“Don’t raise your voice, improve your argument.”
~Anonymous
Whenever we teach communication skills, we call out what Americans often do when they travel outside the US and people don’t understand them. They shout. Louder and louder. In English. As if somehow, if they’re just noisier, if their words are at a higher decibel, then people will know what they mean. Even though they’re speaking the wrong language for whatever country they happen to be in.
And yet, this is what we do in general when someone doesn’t understand, or agree with, us. We repeat ourselves, over and over, raising our voices. Getting louder and louder as we get more and more frustrated by being misunderstood, or not understood at all.
This doesn’t work.
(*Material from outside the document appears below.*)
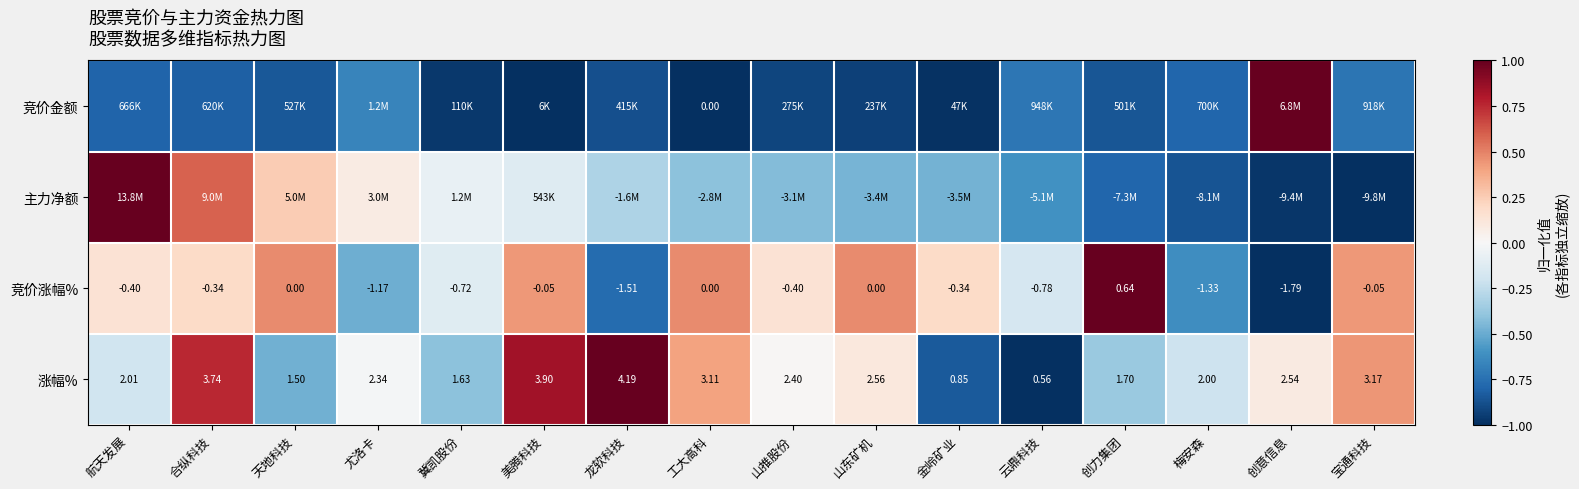

Is the value of 涨幅% at 工大高科 greater than the value of 竞价涨幅% at 山推股份?

Yes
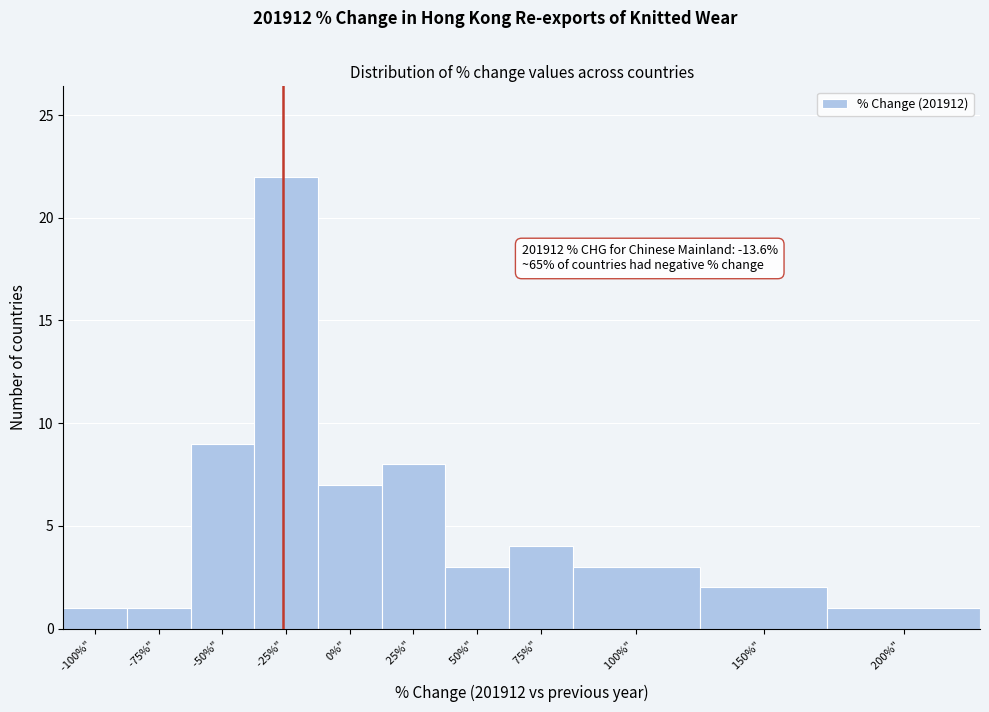

Reading left to right, list all the values displayed in this chart.

-100%" =1	-75%" =1	-50%" =9	-25%" =22	0%" =7	25%" =8	50%" =3	75%" =4	100%" =3	150%" =2	200%" =1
It doesn’t work when we shout in English at someone who speaks Spanish, or Chinese. And it doesn’t work when we “shout” in our own language, endlessly offering the same arguments and explanations, at someone who disagrees with us.
We need, instead, to learn to speak their language and to explain our point of view – our argument – in words and ideas that will be more easily heard. That make sense to them. That they understand.
We need to find the WIIFT (What’s In It For Them) to listen to us and potentially agree with us. The reason that will move or motivate them to be more open, and to see us as open. When we shout, we shut people down. When we insist on our perspective and ideas – on our language – we turn people away from us and give them very little reason to want to pay attention to what we’re saying. When we improve our argument – and how we offer our argument – we build our chances of getting on the same side of a problem or situation, and of getting to a result that we want.
Where are you shouting? Where could you learn to listen – and speak their language – more?